September 28, 2017

Vietnam War on PBS

Count me among the many who have been riveted to our local PBS channel the past week or so, watching Ken Burns and Lynn Novick's opus on what we in the US call the Vietnam War.

My generation (born in 1961) did not really have a war. My father's Navy service straddled the Korean and Vietnam conflicts; rumor has it that my mom (Navy nurse) got pregnant with me to avoid going to Indochina. And by the time Desert Storm rolled around I was pushing 30. I did, however, grow up with Vietnam in the background; body counts on the evening news, Nixon (I don't remember Kennedy or Johnson) speaking to the American people. I've got one uncle who served in country and brought back both physical and emotional scars. But for all that, the Vietnam War has colored my world more than any other military conflict.

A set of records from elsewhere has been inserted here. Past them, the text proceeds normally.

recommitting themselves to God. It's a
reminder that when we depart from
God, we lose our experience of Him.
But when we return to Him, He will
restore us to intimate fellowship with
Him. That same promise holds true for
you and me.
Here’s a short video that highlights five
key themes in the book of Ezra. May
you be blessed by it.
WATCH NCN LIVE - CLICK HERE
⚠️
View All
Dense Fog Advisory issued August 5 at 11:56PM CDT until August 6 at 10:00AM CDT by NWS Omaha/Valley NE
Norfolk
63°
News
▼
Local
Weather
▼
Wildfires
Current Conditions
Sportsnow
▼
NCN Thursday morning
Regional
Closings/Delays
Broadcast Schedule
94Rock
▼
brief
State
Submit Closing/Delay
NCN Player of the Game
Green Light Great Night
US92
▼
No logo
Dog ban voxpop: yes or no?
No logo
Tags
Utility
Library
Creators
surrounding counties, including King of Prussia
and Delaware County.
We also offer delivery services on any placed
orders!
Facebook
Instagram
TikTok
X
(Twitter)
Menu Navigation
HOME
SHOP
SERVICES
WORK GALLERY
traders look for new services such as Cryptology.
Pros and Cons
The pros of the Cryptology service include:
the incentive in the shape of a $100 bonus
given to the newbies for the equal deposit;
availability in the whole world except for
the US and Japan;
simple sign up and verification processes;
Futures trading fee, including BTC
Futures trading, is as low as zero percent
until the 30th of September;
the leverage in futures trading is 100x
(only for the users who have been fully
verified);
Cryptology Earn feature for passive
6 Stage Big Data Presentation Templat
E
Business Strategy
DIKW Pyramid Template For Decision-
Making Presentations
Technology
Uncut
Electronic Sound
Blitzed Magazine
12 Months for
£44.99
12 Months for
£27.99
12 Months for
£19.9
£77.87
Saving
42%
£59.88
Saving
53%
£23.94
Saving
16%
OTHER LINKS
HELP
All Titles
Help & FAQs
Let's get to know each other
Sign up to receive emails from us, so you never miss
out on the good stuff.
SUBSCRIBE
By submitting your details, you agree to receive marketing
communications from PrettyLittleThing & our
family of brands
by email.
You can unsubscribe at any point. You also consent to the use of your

Social media has pulsed a bit about the documentary. Leftie-liberal friends are grousing about the short segment on Daniel Ellsberg and the Pentagon Papers; more conservative have renewed their Jane Fonda noises. I'm watching our western privilege that makes this OUR war when the country and the people of Vietnam suffered so much more deeply and grievously in the Resistance War Against America. I don't really have a lot of strong emotion around it at this point, so I'm staying out of such conversations, and appreciating the film for what it is. And quite frankly, it's amazing.
I'm not going to go deep into it, but here are a few snippets that have moved, impressed, and informed me:
  • The French / Colonial background. Solid information that I did not really know or understand. 
  • The government and military aspects of the war from the North Vietnamese side. Ho Chi Minh as freedom fighter and inspirational figure long after he stepped back from military or political leadership; all of those offensives that were, in the short term, huge failures.
  • The government and military aspects of the war from the South Vietnamese side.  
  • The difference between the Viet Minh and the Viet Cong, and the ARVN vs. US forces, way these all interacted throughout the conflict. 
  • All that damn bombing.....understanding when and when and who ordered. 
  • The map, all those place names that have become code for VETERAN / WAR / PTSD in the culture (song, writing, poetry, reference) - understanding their place on the map, their place in the timeline of the war, the cost in lives. 
  • The scheming and dissembling of all of the US presidents - Kennedy, Johnson, Nixon. I guess I always saw Nixon as someone who the presidency corrupted, and this film makes it clear he was an SOB from the get-go. 
  • Jane Fonda. I guess I never really knew just how problematic she was (not simply visiting, but the things she said) and how visceral the hatred. Amazing (and unsettling) footage of her time in Hanoi.  
  • Historical figures. John McCain and John Kerry are not interviewed, but their archival footage is there testifying to their experiences and historical significance. 
  • The music. It may not have been my war, per se, but it is my music, and hearing it in temporal context with the historic backdrop is very powerful. Both the context in which the music was written, and the way it was received, interpreted and claimed by those both in country and back home.
But mostly, it's the story of the men (and women) who fought (on all sides), those who had changes of heart, those who were captured, those who were wounded, those who were killed. Heart-breaking in so many ways. And such courage to sit before the camera 40 or 50 years later. 

One last night; I'll be sitting there, rapt. And I suspect I'll be back at it again in the near future - definitely too much here to digest in one viewing.